INSTRUCTION:
Leave the pictures out and print, word for word, the lines below from the one with "questa pagina?" through the final line.
*** EXERCISE INPUTS ***
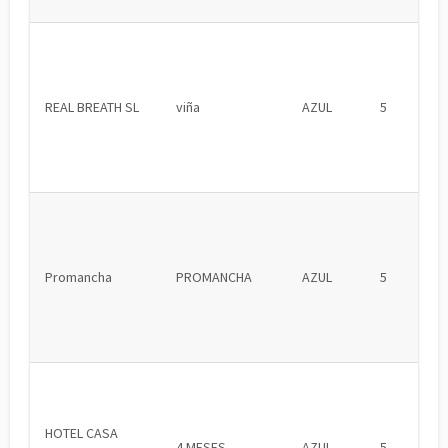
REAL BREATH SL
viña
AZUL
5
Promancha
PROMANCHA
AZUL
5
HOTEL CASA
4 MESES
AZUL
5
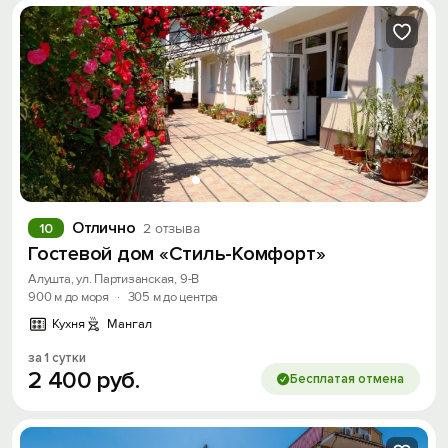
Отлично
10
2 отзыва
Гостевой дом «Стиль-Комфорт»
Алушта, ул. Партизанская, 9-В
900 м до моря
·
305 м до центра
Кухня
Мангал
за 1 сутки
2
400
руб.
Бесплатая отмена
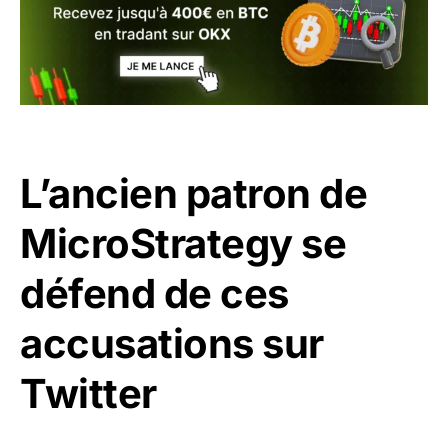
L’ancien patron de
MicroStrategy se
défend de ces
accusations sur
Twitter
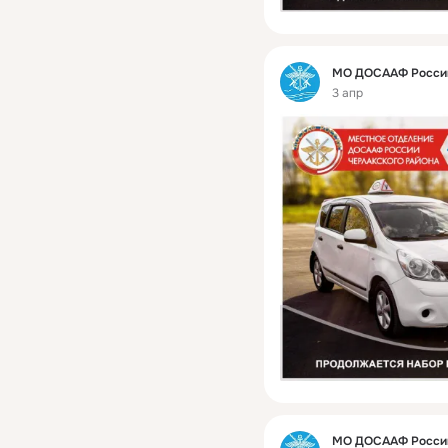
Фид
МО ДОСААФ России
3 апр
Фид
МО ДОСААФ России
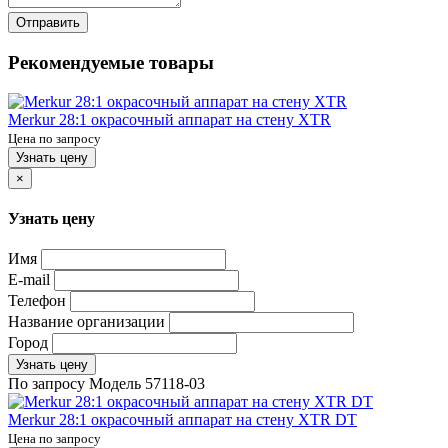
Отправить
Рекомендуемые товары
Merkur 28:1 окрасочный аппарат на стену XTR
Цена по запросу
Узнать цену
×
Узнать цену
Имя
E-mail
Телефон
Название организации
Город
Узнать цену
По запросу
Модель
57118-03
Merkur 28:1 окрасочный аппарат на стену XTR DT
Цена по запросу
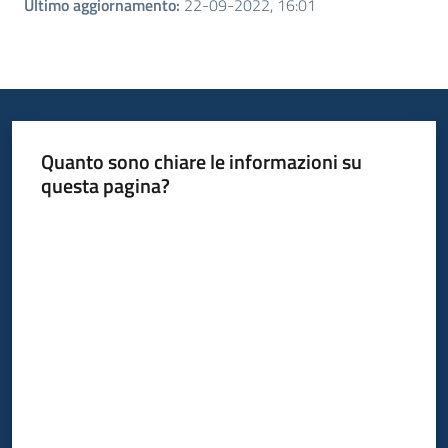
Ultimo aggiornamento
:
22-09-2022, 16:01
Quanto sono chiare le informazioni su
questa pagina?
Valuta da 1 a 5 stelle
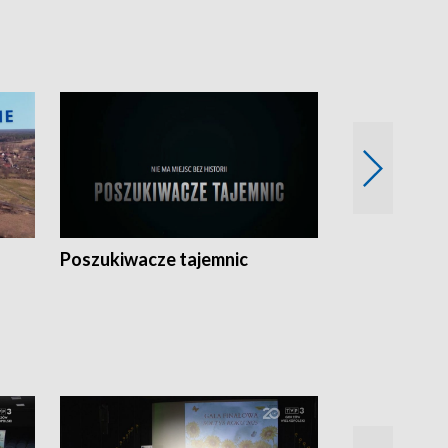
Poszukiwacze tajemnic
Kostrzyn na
***
SOLUTION FOR THIS PROBLEM:
questa pagina?
Valuta da 1 a 5 stelle
Poszukiwacze tajemnic
Kostrzyn na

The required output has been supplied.